The analysis in the Journal of Bone and Mineral Research noted that recent studies suggest that the nuclear factor-kappaB ligand (RANKL)/RANK system impacts muscle function and/or mass. For example, the pivotal placebo-controlled fracture trial of denosumab in women with postmenopausal osteoporosis found that treatment was associated with a lower incidence of non-fracture-related falls (P = 0.02).
The current ad hoc exploratory analysis pooled data from five denosumab studies to determine if there was consistency across studies in the reduction of fall incidence.

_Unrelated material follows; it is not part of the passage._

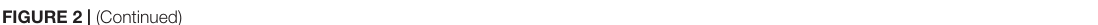
units from 7 rats). Whisker stimulation further increased the probability of functional connections between neuronal pairs that shared the same preferred angle to 36.8 ± 6.4% ( Figure 7C , p < 0.05 compared to the spontaneous pre- stimulus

The studies included women with postmenopausal osteoporosis and low bone mass, men with osteoporosis, women receiving adjuvant aromatase inhibitors for breast cancer, and men undergoing androgen deprivation therapy for prostate cancer.
The analysis was stratified by study and only included data from the placebo-controlled period of each study. A time-to-event analysis of first fall and exposure-adjusted subject incidence rates of falls was also calculated. Falls were reported and captured as adverse events.
The analysis comprised 10,036 individuals, of whom 16.9% were men. The mean age was roughly 72 years, and slightly less than 50% of patients had a prior fracture. Baseline characteristics were comparable for both sexes, with median vitamin D values approximately 21 ng/mL (53 nmol/L) in all subjects.
Calcium and vitamin D supplementation differed between the studies, but was applied equally to the denosumab and placebo groups.
“A fall was defined as a sudden, unintentional coming to rest on the ground, floor, or other lower level, regardless of whether an injury had occurred as a result,” the authors wrote.